Transmission Electron Microscopy

Formvar-coated copper grids were floated on 20 μl droplets of purified membrane vesicle solutions/and or purified OMVs with A. paragallinarum [a single colony, grown on tryptic soy agar (TSA, BD, United States) supplemented with 10% chicken serum and 2.5% NAD for 15 h at 37°C in candle jar] for 20 min. The grids were rinsed in water and then floated on 1% uranyl acetate for 30 s. After washing again with water, the grids were imaged on a Philips CM 100 transmission electron microscopy (TEM) at an accelerating voltage of 80 kV.

Characterization of DNA Present in OMVs

To eliminate membrane-associated nucleic acids, an issue reported by Ramon Rocha et al. (2006), in the OMV preparation, 1 U/μl of DNAse I (Thermo Fisher Scientific, CA, United States) was added to the preparation, and the mixture was incubated for 10 min at 37°C. Next, OMVs were pelleted by centrifuging at 15,000 × g for 15 min, and the supernatant was removed by micropipette aspiration. OMVs were disrupted by incubating at 70°C for 10 min with 400 μl of VL buffer [40 mM Tris-acetate, pH 7.8, 20 mM sodium acetate, 1 mM EDTA, 1% sodium dodecyl sulfate (SDS; w/v)]. The mixture was cooled to room temperature in a water bath for 3 min. To remove OMV debris from the suspension, 150 ml of 5 M sodium chloride was added, mixed by inverting the tube 30 times, and centrifuged (15,000 × g, 4°C, 10 min).

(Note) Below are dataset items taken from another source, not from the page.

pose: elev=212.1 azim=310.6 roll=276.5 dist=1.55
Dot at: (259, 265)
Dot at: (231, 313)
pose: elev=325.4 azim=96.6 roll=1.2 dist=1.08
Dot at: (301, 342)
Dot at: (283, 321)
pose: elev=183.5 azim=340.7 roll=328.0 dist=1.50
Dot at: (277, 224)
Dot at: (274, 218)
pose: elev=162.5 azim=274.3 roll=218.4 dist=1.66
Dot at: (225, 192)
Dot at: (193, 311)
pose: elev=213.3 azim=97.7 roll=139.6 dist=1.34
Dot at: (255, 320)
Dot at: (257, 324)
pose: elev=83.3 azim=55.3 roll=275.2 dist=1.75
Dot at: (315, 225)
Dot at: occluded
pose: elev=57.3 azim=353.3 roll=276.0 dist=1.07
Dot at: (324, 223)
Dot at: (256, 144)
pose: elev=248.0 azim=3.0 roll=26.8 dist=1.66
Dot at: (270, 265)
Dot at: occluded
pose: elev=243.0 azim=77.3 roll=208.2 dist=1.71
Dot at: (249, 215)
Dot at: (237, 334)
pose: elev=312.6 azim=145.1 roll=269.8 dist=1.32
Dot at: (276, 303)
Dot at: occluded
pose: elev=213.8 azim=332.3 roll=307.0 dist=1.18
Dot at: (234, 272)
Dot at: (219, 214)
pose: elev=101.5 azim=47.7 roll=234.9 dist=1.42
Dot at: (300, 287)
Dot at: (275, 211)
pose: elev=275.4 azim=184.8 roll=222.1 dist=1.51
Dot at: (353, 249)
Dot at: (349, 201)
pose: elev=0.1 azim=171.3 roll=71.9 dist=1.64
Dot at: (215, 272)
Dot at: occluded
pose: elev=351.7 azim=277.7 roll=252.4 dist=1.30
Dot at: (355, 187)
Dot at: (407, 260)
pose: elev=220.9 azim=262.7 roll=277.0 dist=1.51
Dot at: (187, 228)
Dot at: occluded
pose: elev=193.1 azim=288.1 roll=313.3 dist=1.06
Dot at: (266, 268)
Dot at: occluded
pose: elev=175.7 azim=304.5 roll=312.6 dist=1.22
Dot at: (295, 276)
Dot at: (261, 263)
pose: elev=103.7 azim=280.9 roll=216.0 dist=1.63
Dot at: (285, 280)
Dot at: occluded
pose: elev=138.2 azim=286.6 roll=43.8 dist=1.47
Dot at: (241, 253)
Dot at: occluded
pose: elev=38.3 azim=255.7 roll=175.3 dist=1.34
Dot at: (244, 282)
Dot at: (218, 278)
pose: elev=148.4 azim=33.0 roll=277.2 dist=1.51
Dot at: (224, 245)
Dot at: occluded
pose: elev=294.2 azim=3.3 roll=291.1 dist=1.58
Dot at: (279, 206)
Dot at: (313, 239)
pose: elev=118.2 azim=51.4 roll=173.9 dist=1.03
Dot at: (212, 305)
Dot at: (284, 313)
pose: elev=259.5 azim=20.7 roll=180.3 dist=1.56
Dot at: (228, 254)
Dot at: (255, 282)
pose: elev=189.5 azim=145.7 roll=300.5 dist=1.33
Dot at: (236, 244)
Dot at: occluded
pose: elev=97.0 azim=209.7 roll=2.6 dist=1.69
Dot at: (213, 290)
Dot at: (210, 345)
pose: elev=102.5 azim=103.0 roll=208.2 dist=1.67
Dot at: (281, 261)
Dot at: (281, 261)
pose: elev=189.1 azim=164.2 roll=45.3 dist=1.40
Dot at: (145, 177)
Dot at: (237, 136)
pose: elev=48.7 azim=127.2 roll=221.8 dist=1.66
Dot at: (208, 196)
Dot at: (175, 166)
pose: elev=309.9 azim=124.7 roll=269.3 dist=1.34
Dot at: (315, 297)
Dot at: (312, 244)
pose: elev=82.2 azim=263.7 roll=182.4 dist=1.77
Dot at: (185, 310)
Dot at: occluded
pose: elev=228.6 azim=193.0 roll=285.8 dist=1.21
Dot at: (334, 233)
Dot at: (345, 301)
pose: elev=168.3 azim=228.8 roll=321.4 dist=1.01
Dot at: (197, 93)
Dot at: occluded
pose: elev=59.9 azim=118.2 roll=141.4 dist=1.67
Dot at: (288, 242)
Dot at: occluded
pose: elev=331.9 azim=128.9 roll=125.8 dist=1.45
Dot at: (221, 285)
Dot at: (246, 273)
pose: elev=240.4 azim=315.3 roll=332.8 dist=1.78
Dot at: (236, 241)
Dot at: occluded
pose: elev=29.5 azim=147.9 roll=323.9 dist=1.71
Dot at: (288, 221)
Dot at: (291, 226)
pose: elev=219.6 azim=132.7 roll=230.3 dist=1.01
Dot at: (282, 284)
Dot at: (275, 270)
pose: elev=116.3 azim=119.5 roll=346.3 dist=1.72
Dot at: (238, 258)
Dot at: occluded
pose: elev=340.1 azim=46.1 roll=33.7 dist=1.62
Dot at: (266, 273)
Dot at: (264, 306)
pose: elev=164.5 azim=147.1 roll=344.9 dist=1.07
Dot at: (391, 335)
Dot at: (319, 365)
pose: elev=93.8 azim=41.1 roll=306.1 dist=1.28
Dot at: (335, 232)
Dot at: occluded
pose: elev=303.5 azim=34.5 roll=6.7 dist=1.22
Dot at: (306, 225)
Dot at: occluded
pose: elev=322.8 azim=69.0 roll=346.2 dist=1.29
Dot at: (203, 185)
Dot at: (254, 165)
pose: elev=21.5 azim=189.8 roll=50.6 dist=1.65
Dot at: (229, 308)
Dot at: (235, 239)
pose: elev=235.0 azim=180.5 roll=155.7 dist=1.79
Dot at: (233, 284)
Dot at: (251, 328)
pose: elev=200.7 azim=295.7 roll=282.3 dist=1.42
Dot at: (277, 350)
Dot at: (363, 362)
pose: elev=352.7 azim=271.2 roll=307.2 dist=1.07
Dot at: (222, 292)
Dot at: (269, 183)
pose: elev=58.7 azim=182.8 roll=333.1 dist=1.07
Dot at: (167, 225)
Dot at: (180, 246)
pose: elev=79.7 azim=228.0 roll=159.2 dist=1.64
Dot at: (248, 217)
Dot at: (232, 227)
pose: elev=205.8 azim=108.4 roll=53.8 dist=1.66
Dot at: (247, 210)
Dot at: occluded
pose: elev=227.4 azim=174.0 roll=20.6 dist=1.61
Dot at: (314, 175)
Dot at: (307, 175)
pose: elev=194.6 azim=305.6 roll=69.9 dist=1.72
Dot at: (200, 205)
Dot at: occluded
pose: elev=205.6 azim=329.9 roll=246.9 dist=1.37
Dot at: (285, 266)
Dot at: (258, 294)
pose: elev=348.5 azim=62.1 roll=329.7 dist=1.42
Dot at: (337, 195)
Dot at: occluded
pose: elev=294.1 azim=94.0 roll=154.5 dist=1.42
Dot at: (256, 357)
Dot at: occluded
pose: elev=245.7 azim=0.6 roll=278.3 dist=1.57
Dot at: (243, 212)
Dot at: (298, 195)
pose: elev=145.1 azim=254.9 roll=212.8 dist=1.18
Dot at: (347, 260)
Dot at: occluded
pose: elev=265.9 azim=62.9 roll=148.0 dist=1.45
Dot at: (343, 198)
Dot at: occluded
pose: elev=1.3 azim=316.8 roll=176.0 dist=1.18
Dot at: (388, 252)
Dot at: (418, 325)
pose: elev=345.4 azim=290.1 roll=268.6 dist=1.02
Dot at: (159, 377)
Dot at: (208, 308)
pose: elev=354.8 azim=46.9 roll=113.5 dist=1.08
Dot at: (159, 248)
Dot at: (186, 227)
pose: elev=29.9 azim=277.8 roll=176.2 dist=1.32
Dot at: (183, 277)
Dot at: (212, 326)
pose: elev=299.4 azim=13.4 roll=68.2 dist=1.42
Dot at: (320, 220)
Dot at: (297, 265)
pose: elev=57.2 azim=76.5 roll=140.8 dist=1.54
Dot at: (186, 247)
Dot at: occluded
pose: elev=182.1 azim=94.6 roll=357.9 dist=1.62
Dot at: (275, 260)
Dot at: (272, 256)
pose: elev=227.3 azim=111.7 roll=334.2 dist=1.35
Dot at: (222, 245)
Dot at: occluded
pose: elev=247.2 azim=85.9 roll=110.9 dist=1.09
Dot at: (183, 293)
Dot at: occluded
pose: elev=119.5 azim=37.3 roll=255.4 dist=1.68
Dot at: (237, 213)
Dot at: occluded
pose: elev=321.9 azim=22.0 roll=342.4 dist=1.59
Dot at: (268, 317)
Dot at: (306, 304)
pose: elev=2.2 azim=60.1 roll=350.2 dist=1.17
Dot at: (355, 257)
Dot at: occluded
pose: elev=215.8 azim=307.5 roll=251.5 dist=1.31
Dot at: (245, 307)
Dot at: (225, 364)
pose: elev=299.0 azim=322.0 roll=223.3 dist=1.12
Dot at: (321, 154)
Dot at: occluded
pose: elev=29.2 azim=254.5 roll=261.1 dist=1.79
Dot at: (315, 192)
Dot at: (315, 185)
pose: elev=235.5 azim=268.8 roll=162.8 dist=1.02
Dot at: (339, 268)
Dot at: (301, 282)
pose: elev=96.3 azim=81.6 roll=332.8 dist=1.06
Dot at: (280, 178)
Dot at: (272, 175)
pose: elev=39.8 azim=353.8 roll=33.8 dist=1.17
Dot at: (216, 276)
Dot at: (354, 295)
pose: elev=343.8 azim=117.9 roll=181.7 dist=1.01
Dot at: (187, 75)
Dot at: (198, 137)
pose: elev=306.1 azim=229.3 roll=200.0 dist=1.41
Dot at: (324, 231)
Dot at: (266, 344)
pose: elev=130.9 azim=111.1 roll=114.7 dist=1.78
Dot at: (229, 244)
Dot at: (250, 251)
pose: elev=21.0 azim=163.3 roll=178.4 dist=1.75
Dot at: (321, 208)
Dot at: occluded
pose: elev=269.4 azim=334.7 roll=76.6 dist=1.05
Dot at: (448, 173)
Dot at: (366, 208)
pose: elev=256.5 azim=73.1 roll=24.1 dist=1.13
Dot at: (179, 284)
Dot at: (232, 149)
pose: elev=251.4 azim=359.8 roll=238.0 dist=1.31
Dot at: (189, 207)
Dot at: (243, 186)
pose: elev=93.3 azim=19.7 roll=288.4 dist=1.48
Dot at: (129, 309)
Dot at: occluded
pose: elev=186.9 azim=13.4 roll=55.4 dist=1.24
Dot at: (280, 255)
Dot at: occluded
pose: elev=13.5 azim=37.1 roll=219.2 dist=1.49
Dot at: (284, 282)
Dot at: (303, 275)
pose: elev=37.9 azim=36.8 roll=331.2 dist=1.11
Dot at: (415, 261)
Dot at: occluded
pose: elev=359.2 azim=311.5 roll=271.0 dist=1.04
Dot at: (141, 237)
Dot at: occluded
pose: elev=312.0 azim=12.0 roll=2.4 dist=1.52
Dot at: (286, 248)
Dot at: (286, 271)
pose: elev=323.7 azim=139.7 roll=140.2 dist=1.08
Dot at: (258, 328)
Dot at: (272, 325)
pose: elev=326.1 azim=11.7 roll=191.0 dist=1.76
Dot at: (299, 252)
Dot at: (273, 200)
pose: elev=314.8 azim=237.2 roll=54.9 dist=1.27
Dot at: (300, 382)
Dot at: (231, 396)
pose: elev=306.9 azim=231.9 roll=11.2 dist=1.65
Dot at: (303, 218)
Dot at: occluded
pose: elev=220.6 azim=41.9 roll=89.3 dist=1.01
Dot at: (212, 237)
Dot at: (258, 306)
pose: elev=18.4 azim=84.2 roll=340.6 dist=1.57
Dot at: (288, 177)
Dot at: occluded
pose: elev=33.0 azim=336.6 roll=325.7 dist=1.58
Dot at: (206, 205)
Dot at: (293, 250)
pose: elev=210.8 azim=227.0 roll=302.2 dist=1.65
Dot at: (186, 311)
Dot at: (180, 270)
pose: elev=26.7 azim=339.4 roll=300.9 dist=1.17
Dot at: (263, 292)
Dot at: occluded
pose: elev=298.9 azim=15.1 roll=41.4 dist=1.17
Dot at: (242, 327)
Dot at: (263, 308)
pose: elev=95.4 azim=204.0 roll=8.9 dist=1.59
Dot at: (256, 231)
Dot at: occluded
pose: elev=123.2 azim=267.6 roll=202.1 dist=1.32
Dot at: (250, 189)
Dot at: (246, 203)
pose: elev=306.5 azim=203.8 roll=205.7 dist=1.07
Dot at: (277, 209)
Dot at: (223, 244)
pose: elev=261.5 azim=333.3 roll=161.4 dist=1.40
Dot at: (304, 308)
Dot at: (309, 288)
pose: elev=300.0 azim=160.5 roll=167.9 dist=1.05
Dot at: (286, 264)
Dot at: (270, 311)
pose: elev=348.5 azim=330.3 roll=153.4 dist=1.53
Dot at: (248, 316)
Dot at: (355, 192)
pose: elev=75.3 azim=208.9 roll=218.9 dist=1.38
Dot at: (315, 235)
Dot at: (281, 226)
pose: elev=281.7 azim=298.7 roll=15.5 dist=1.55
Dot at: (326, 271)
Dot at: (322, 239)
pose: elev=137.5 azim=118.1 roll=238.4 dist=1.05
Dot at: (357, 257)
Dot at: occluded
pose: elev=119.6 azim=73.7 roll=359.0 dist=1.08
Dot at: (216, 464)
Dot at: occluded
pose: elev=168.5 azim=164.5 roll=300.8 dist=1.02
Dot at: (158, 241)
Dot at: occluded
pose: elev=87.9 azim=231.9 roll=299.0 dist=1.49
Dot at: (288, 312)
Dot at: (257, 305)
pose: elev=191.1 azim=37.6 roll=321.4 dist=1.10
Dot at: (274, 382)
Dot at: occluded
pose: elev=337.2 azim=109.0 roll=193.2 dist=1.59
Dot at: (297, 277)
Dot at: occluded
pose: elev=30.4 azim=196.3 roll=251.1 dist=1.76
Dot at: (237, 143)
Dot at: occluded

DNA was extracted from the DNase-treated OMVs by a commercial kit (Bacterial Genomic DNA Extraction Kit, Solarbio, China). A PCR that targeted the bacterial 16S ribosomal RNA (rRNA) gene was performed using the primer pair 27F (AGAGTTTGATCCTGGCTCAG) and 1492R (GGTTACCTTGTTACGACTT; Garcia-Sanchez et al., 2014). After amplification, products were purified using a commercial kit (Invitrogen PCR product purification kit, Life Technologies, United States) and were directly sequenced using an ABI PRISM BigDye Terminator V3.1 kit (Applied Biosystems, CA, United States). The sequences were analyzed and edited using Sequencing Analysis V5.2 Software (Applied Biosystems, CA, United States) and compared with already published sequences in the GenBank, NCBI, using the BLAST tool.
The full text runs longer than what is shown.